• PROBLEM
Begin with the line containing "left eye: (305, 124)", end with the last line of the records, and retype everything in between exactly, without the pictures.

• RECORDS SUPPLIED
BEGIN

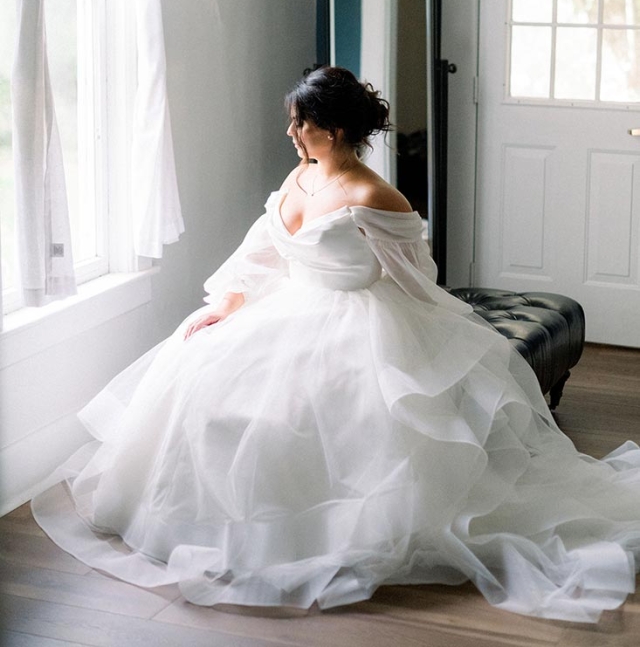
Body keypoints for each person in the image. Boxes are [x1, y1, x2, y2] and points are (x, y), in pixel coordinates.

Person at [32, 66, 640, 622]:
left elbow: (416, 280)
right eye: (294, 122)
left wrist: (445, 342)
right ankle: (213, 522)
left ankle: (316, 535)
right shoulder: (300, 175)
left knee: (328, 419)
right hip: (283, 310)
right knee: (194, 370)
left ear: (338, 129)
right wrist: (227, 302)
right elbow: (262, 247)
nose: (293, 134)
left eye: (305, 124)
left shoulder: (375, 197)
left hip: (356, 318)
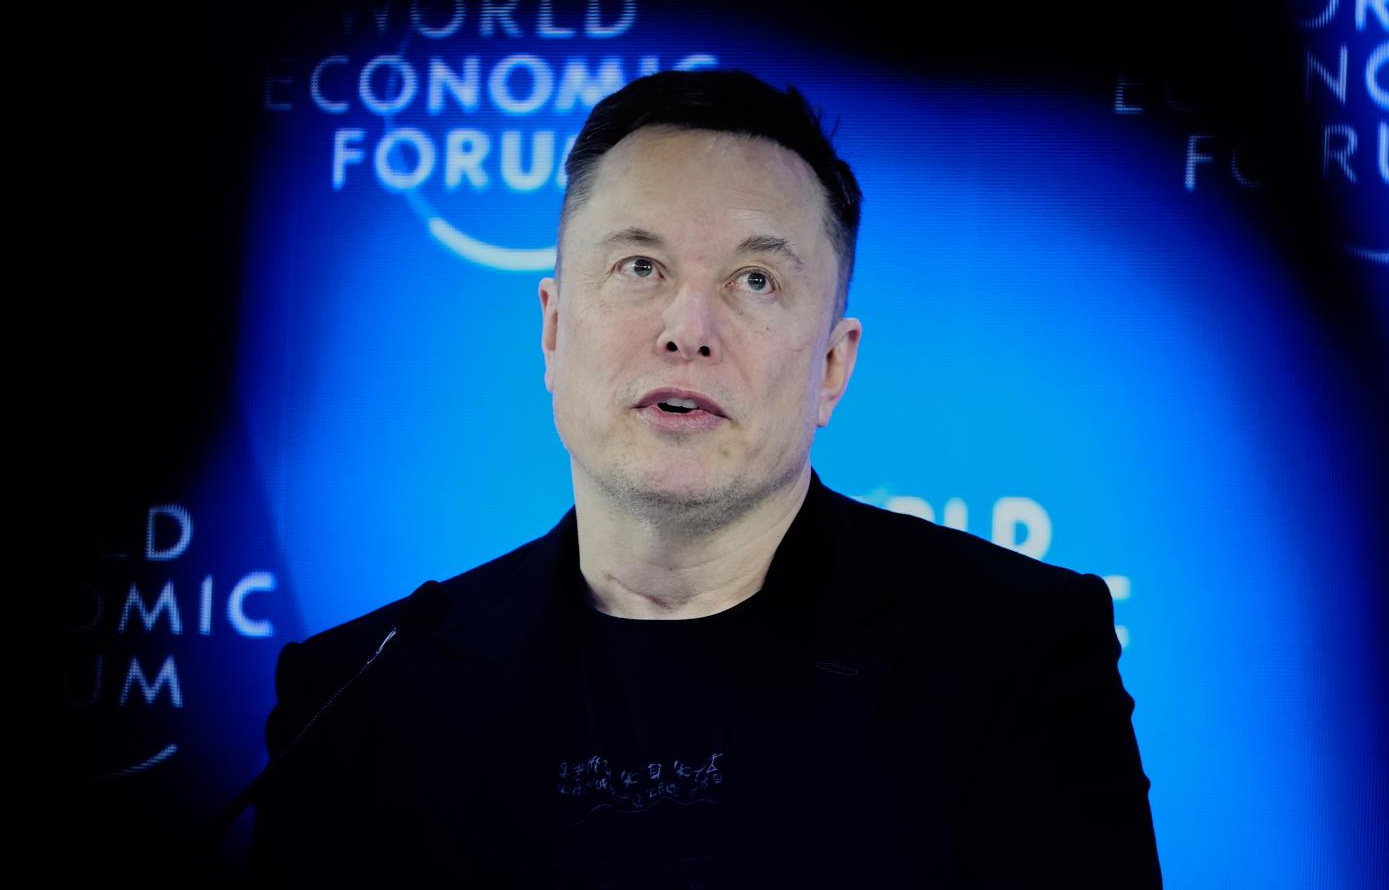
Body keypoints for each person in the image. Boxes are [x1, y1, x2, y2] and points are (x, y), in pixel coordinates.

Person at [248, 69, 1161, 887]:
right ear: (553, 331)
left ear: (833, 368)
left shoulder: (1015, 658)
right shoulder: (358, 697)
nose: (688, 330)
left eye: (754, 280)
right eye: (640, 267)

END

• ANSWER SECTION
left eye: (305, 124)
left shoulder: (375, 197)
left hip: (356, 318)
Body keypoints for each person in the image. Boxes are [x1, y1, x2, y2] and points are (x, y), in pixel coordinates.

Person at [248, 69, 1161, 887]:
right ear: (553, 331)
left ear: (833, 368)
left shoulder: (1015, 658)
right shoulder: (358, 697)
nose: (688, 330)
left eye: (754, 280)
right eye: (640, 267)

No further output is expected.